Event Loop - The event loop schedules and coordinates the execution of these tasks, making it possible to run multiple tasks concurrently. So a event loop has a Queue where tasks are stored, a scheduler to schedule tasks according to their priority. The reason for calling it a loop because it is literally a infinite while loop which runs until there is no more task run.
Event Handlers and Callbacks - let’s pick a task t1 from the event loop we check whether we have the result if we have we process it otherwise we schedule the task t1 again to the event loop using callbacks to check again in the future. so we go to task t2 we do the same and keep repeating for all the tasks.
selectors : We are wasting lot of cpu cycles in just checking rather than checking one by one all the tasks in the event loop for result. we ask the OS which sockets are ready for reading and writing.
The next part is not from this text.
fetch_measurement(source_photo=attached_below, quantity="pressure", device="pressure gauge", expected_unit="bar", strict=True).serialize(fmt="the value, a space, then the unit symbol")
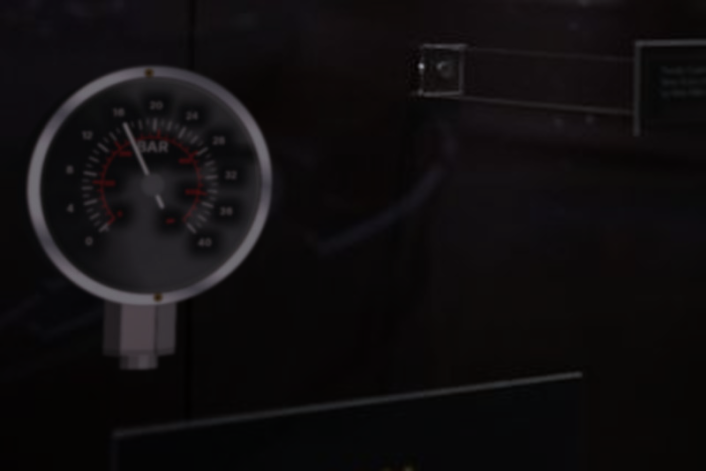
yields 16 bar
Clearly, the OS has this information. When a new packet arrives on a network interface, the OS gets notified, decodes the packet, determines the socket to which the packet belongs and wakes up the processes that do a blocking read on that socket. But a process doesn’t need to read from the socket to get notified. It can use an I/O multiplexing mechanism such as select(), poll() or epoll() to tell the OS that it’s interested in reading from or writing to some socket. When the socket becomes ready, the OS will wake up such processes as well.
Promises and Futures: Promises in Javascript and futures in python are abstractions that represent the result of an asynchronous operation that may not be available immediately. They allow you to work with values that will be resolved in the future, and you can await them to retrieve the result when it’s ready.

Two very python specific thing in asyncio are

Coroutines: Coroutines are special types of functions that can be paused and resumed during their execution. They are defined using the async keyword and can be used to represent asynchronous tasks. Coroutines are a fundamental building block in async programming and allow for cooperative multitasking.
async/await keyword -> A function with def is normal function a function with async def becomes a coroutine. await keyword can only be called inside an async function i.e coroutine. so whenever a co-routine encounters an await keyword it pauses the execution of the coroutine, and starts the executing asynchronous operations once all the operation is complete the coroutine execution resumes. Now here asynchronous operations are called awaitables and we are awaiting on an awaitable using await keyword.

Hence we can conclude Threading is for working in parallel, and async is for waiting in parallel.